# start of Text excerpt

Talks are the flavour of the moment. But till Pakistan is subject to the sway of its Army, militant Islamists and China, Indo-Pak dialogue will not be fruitful
Both showmen, US President Donald Trump and North Korean dictator Kim Jong Un, have met at Singapore and according to Trump, created history in abandoning the path of mutual annihilation and agreeing on the outline of a negotiated formulation of their relationship to the great relief of other nations of the world.
Of course what Kim could do at the most is to attempt to hit the United States with at best one or two missiles with nuclear weapons that too if they manage to evade the missile shield America will deploy if Kim’s push comes to a shove. But no one doubted Trump’s capacity to totally annihilate all of North Korea given the “Big Button” the US President always carried with him that would set a thousand nuclear-tipped missiles into pre-planned action against the enemy.
Then, overnight, the two met in Singapore and in three meetings created history. Kim has signed a document pledging de-nuclearization of the Korean peninsula, whatever it means. Trump says he will end the seven decades of hostility and diplomatic isolation of the US from North Korea, whatever that means.
The world, taken by surprise by the quick turn of events, watched the developments in Singapore in awe and disbelief. Kim can be brash (only such a dictator can threaten the mightiest power on earth) and unpredictable while Trump can be firm at any cost and determined to implement his election pledges like he did in withdrawing from the Iranian deal despite all his allies opposing the withdrawal.
Considering the level of hostility that Kim of North Korea displayed against America and the annihilation he threatened American allies South Korea and Japan with — he even demonstrated his nuclear and missile capabilities — the hawk turning into a dove transformation at Singapore is certainly historic.

# end of Text excerpt
# start of Data listing

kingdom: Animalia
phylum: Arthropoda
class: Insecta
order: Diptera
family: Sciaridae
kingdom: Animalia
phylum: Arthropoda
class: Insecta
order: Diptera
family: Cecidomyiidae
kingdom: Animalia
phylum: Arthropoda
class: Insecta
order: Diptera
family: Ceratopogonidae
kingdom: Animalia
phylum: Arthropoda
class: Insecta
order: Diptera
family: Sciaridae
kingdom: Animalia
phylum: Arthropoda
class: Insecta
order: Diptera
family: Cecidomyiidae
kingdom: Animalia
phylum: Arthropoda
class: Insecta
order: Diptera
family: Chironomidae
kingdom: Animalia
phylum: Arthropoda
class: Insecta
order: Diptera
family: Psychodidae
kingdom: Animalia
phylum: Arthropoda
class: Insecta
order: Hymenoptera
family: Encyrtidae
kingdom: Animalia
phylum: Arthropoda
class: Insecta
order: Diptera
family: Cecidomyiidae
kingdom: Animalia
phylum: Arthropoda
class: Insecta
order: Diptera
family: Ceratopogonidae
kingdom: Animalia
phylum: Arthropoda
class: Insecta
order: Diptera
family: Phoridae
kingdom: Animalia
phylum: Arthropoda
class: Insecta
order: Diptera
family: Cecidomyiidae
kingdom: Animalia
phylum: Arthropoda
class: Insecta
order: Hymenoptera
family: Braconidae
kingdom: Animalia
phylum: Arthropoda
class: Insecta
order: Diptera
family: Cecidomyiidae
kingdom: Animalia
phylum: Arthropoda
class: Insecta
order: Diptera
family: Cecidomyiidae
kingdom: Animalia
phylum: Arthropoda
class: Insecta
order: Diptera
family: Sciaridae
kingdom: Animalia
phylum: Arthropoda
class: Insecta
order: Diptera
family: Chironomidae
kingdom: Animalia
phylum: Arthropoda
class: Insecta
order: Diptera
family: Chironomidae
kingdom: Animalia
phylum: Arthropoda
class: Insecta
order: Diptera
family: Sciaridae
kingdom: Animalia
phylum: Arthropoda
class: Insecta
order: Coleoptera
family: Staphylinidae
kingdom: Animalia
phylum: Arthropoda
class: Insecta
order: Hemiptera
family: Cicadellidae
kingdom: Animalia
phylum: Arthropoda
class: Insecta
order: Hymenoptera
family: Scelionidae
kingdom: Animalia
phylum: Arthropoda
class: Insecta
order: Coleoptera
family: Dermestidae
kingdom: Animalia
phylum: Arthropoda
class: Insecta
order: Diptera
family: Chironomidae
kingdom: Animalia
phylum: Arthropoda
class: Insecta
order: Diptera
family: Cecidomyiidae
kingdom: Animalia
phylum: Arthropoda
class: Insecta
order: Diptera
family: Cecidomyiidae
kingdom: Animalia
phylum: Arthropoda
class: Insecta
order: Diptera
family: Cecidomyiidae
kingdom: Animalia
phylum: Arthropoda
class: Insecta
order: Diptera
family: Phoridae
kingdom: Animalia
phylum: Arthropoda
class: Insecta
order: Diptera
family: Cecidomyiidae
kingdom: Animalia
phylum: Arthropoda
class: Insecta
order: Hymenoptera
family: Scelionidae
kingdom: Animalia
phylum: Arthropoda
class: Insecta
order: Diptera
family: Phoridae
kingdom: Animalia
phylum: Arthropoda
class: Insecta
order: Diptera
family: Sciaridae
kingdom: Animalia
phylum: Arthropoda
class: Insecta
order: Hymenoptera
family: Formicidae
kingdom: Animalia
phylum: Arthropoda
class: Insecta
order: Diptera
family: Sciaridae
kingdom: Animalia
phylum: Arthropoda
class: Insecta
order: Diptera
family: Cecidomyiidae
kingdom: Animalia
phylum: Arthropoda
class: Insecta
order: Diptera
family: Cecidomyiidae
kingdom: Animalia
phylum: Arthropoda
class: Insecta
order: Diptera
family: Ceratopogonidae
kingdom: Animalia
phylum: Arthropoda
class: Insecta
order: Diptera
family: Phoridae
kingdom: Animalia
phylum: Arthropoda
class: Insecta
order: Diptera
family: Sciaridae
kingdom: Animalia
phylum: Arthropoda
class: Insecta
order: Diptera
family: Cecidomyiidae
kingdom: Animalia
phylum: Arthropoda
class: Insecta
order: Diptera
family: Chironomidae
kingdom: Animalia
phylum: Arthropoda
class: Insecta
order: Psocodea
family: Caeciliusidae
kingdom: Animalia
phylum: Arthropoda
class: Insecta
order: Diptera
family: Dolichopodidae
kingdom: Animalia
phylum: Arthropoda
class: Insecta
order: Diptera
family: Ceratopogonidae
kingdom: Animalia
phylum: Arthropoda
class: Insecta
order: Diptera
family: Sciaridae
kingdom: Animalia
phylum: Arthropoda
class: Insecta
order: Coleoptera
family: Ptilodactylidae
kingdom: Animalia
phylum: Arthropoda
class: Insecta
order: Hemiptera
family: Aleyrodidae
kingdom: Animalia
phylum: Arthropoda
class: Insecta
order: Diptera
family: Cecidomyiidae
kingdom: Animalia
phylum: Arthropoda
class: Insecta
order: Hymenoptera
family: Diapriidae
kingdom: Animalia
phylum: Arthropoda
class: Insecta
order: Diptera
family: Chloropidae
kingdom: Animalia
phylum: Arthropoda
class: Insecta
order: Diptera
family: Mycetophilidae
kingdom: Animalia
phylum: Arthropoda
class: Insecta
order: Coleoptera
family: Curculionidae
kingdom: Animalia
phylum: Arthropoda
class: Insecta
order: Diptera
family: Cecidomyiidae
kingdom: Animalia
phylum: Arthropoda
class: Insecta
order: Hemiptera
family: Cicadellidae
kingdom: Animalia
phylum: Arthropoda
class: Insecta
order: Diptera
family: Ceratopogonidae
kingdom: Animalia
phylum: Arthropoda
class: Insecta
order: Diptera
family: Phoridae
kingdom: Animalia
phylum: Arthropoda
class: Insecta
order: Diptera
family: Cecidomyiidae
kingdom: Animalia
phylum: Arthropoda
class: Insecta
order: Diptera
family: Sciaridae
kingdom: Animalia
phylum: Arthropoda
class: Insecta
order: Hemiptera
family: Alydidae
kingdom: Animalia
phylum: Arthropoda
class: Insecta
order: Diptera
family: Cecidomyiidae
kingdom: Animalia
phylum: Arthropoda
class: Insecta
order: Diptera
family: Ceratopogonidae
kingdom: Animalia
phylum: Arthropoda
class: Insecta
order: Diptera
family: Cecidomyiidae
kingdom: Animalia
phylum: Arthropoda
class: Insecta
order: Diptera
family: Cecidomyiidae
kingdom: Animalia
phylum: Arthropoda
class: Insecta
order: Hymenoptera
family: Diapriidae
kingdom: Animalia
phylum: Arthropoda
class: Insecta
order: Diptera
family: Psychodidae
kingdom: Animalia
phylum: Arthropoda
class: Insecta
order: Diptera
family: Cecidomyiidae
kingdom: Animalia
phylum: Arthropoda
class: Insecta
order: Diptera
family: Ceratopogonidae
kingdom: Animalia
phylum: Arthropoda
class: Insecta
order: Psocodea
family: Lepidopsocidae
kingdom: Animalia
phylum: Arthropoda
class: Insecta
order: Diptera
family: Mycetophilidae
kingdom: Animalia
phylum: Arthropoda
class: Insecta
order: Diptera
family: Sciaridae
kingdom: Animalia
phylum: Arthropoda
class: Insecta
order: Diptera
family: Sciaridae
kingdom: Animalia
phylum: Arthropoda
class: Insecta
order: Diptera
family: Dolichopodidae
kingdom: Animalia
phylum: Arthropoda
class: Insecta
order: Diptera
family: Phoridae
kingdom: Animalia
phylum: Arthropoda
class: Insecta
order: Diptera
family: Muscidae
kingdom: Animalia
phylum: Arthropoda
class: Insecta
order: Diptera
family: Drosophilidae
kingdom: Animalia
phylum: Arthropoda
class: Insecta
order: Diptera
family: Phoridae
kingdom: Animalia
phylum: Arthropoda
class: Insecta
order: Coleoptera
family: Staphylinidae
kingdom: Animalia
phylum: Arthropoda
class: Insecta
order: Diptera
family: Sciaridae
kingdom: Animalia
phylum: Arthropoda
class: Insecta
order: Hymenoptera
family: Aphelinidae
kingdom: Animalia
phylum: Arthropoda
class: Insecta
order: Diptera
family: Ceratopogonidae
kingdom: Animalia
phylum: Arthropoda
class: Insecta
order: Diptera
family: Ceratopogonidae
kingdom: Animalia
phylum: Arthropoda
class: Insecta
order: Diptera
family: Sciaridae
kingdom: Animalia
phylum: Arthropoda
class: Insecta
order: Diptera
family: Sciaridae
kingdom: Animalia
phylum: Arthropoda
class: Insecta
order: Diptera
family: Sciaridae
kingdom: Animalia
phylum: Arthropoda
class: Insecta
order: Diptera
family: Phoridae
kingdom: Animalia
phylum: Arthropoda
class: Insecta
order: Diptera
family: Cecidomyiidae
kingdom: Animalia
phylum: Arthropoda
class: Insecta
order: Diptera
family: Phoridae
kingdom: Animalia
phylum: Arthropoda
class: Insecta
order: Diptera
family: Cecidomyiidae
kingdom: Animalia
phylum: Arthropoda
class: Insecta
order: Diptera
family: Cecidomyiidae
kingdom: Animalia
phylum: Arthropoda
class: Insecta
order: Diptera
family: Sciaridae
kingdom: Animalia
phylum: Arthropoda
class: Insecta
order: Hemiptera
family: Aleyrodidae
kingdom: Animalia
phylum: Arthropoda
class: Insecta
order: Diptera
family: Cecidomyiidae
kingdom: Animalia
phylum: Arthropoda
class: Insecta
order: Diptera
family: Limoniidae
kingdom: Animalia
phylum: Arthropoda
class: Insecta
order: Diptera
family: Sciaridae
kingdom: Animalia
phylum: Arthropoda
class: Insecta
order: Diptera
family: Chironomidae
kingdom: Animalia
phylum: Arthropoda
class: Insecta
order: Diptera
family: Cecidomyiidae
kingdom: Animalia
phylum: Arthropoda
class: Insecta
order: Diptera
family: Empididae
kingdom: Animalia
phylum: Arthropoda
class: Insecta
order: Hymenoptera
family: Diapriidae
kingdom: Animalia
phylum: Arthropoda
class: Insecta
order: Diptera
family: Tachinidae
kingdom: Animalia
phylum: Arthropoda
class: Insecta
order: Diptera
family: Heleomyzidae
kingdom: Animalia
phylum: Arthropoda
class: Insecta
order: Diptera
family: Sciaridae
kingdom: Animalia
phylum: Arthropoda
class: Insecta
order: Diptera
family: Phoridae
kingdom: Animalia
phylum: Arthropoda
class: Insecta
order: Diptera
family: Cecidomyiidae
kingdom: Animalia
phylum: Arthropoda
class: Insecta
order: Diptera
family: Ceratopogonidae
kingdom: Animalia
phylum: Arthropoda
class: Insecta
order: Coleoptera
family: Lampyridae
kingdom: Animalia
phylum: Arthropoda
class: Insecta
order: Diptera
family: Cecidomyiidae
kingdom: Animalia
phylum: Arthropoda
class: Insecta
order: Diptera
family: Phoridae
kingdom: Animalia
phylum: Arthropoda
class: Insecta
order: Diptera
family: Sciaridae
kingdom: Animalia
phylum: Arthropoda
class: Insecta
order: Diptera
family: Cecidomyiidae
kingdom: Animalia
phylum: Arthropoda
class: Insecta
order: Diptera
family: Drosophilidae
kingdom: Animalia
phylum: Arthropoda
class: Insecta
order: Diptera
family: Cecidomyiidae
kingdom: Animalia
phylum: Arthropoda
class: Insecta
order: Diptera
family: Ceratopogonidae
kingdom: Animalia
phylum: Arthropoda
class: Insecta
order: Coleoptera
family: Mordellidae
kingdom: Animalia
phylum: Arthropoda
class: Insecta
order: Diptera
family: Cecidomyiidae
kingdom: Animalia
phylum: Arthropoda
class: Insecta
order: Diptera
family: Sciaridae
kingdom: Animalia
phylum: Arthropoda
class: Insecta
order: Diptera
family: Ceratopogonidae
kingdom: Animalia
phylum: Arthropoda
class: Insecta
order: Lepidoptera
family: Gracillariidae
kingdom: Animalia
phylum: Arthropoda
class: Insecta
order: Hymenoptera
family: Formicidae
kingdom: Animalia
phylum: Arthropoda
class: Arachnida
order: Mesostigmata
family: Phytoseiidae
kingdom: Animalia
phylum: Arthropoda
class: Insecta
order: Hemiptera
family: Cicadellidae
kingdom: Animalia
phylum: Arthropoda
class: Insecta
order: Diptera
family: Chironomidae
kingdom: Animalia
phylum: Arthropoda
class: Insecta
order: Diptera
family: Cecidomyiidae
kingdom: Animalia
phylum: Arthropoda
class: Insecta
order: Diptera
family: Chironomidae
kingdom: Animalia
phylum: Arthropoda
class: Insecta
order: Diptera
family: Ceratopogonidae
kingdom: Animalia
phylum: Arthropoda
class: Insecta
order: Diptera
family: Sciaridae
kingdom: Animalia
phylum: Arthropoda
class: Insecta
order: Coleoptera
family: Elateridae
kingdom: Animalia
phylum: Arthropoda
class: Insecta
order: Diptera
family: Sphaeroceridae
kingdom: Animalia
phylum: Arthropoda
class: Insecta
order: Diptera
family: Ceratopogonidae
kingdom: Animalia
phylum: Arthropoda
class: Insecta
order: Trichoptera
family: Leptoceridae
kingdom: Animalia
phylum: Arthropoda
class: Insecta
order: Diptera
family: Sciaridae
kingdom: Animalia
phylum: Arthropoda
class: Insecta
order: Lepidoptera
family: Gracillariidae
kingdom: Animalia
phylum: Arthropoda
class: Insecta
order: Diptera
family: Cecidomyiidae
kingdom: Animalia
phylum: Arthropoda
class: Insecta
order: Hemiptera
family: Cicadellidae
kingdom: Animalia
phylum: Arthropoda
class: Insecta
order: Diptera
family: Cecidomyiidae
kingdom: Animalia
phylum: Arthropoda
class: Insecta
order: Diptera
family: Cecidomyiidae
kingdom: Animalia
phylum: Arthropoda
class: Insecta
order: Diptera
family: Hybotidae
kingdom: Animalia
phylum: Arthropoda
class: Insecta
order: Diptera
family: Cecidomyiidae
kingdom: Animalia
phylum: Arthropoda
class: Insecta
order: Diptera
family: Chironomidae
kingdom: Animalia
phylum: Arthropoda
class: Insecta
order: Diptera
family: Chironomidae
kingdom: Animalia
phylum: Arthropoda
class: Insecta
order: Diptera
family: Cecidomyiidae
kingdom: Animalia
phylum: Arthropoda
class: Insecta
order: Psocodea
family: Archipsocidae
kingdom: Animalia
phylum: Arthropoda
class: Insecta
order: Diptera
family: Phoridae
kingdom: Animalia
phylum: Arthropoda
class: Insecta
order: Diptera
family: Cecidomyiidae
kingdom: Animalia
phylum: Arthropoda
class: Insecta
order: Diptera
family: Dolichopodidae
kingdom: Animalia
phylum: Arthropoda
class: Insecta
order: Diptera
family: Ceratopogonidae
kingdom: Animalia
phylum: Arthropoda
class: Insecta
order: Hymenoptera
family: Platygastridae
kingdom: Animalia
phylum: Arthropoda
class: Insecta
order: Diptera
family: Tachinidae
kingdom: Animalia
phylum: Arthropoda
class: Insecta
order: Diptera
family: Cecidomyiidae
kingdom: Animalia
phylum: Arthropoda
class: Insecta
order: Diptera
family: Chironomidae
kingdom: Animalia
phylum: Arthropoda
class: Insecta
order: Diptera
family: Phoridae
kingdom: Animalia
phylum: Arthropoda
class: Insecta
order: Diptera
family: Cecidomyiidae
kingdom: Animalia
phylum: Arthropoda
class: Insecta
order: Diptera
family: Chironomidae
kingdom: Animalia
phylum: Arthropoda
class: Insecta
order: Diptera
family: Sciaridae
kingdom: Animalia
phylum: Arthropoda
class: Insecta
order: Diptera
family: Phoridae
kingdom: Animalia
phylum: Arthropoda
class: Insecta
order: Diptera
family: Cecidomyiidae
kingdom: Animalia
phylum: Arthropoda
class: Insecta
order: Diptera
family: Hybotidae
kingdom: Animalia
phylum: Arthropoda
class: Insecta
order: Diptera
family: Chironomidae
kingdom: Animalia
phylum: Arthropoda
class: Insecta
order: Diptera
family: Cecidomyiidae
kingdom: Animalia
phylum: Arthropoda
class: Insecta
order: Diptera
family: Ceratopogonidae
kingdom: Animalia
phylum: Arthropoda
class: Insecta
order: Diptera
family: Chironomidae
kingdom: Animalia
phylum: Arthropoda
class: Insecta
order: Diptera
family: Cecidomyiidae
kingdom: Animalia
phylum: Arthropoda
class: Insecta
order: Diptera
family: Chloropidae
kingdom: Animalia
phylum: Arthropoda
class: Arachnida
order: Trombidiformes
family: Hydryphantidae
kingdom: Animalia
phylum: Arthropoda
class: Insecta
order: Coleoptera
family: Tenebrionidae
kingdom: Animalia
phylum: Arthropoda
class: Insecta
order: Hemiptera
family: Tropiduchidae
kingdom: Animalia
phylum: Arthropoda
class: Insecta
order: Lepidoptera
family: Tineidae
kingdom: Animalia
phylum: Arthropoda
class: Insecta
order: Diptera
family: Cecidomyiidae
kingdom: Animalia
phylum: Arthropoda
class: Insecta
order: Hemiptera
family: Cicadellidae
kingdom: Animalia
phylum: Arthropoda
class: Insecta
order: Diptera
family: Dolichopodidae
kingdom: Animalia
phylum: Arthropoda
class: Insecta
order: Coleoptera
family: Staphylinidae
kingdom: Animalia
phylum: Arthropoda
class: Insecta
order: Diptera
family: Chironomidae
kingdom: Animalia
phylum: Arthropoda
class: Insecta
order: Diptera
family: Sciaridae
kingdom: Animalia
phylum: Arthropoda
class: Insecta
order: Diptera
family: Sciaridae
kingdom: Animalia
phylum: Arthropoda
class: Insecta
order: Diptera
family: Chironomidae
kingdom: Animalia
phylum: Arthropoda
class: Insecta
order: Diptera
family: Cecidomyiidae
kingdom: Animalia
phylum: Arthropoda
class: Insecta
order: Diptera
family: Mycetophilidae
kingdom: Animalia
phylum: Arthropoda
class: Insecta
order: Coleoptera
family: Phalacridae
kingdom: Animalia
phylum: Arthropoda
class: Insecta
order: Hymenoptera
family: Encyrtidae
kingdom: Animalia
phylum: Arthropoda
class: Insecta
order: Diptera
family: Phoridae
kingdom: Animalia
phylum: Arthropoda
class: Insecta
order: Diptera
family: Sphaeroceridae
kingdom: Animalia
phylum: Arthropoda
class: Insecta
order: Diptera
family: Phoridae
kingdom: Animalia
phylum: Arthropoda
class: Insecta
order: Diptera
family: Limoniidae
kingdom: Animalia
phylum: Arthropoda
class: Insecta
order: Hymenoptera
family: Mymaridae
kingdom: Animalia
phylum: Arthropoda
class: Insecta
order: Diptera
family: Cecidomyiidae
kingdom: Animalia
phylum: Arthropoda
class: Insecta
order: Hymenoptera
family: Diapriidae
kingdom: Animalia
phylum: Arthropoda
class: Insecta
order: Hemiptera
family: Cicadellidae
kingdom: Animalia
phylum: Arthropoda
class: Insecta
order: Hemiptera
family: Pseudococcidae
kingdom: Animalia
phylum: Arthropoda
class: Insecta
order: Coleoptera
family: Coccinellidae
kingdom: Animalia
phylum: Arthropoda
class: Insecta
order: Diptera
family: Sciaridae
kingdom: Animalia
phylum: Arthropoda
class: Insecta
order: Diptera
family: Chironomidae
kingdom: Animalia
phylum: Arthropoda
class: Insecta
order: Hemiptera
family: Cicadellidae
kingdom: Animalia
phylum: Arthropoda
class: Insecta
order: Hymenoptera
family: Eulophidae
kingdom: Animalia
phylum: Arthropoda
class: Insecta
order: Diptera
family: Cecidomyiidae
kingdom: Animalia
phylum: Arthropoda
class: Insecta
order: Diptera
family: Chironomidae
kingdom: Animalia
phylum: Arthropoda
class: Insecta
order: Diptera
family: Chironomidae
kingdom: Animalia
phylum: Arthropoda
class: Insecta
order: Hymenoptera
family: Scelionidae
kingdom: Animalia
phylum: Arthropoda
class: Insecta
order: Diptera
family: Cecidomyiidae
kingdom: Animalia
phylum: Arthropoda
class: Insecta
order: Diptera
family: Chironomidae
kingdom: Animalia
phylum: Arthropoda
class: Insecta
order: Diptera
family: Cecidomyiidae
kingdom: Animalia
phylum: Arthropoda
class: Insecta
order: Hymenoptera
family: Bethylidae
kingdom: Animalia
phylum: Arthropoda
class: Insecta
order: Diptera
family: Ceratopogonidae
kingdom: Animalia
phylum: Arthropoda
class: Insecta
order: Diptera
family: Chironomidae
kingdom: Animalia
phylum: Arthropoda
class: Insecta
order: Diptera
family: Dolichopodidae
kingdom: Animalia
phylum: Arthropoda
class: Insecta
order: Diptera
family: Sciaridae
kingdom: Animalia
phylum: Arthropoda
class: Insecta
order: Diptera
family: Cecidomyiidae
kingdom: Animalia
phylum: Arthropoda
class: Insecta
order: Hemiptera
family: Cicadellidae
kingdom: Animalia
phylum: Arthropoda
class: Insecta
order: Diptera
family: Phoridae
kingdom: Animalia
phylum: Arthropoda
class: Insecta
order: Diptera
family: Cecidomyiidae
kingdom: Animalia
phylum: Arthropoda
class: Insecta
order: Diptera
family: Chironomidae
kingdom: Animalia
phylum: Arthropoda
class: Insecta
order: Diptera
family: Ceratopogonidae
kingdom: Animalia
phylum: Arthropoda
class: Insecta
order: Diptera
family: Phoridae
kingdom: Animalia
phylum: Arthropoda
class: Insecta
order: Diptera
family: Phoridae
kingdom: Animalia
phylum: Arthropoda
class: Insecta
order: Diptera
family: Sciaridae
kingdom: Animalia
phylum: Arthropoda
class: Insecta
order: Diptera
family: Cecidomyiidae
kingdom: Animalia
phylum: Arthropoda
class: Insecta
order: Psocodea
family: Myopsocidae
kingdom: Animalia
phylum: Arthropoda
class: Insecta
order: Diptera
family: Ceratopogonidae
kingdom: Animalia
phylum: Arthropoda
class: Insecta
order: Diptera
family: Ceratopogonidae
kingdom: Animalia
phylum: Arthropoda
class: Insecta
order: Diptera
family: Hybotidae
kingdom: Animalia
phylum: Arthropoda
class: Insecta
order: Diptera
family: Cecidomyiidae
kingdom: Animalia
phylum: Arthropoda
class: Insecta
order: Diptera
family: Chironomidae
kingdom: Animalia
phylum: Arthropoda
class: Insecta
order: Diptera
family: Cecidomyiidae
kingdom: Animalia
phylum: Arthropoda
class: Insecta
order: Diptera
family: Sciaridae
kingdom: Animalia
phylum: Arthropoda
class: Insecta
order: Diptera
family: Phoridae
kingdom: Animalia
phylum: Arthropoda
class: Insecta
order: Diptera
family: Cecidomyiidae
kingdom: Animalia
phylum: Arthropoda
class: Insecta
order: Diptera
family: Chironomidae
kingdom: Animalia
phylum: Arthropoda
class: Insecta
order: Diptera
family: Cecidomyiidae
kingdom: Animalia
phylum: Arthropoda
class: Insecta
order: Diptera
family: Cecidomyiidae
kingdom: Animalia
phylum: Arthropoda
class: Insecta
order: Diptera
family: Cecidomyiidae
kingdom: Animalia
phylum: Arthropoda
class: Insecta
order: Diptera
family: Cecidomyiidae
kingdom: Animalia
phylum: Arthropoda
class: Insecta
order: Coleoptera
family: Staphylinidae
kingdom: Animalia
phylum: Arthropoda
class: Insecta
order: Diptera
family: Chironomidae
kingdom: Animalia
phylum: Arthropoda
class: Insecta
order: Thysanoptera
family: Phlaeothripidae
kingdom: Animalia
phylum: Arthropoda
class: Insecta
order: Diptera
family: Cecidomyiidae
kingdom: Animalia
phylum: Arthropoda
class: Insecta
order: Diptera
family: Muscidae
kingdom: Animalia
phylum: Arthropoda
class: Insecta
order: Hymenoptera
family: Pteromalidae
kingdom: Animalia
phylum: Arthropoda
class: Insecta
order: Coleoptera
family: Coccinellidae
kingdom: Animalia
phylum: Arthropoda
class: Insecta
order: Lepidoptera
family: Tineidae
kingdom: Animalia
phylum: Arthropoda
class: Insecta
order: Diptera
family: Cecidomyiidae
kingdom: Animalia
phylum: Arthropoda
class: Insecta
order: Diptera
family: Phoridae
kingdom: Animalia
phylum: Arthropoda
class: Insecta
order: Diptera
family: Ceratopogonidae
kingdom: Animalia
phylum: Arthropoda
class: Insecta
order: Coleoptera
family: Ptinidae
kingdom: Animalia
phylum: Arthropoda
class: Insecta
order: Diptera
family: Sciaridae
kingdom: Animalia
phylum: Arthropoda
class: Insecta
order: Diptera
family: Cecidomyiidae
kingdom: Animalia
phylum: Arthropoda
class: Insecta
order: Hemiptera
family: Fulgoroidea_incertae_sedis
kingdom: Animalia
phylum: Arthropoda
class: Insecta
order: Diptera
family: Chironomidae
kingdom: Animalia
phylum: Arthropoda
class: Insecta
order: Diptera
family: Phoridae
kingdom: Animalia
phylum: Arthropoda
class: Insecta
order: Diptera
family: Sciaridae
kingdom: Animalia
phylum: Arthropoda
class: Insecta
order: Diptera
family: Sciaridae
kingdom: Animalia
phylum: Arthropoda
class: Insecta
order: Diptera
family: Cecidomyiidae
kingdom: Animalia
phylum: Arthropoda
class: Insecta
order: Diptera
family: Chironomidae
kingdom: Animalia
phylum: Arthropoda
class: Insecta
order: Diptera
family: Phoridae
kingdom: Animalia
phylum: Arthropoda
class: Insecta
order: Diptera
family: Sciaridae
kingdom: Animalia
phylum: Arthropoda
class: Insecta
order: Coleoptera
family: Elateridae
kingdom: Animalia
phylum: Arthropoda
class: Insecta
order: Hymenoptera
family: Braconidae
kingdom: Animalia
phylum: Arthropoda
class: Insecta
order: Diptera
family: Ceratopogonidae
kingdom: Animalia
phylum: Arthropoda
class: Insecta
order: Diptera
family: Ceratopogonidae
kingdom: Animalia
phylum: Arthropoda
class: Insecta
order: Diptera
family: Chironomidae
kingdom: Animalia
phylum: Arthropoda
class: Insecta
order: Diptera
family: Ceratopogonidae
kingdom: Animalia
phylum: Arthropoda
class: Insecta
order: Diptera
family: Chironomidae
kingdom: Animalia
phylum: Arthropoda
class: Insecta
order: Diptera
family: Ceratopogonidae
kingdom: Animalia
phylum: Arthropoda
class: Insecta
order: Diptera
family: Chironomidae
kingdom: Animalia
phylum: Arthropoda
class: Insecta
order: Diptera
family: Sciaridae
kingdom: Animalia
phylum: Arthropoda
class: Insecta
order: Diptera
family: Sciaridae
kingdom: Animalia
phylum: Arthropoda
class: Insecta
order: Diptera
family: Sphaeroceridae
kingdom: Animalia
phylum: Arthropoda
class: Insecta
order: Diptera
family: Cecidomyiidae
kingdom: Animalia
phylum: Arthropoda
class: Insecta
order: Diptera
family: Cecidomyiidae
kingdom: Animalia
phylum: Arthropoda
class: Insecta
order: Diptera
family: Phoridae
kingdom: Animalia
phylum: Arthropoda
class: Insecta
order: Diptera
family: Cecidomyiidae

# end of Data listing

What to work on:
**1.** Answer these questions from the commentary on the Singapore summit:
(a) In which city did Trump and Kim meet?
(b) In how many meetings did the two create history there?
(c) Which deal did Trump withdraw from despite his allies opposing the withdrawal?
**2.** In the commentary on the Singapore summit, reproduce the passage starting with "Of course what" and going on through "whatever that means.", substituting "missile defense system" for "missile shield".

Solved tasks:
**1.**
(a) Singapore
(b) Three
(c) The Iranian deal

**2.**
Of course what Kim could do at the most is to attempt to hit the United States with at best one or two missiles with nuclear weapons that too if they manage to evade the missile defense system America will deploy if Kim’s push comes to a shove. But no one doubted Trump’s capacity to totally annihilate all of North Korea given the “Big Button” the US President always carried with him that would set a thousand nuclear-tipped missiles into pre-planned action against the enemy.
Then, overnight, the two met in Singapore and in three meetings created history. Kim has signed a document pledging de-nuclearization of the Korean peninsula, whatever it means. Trump says he will end the seven decades of hostility and diplomatic isolation of the US from North Korea, whatever that means.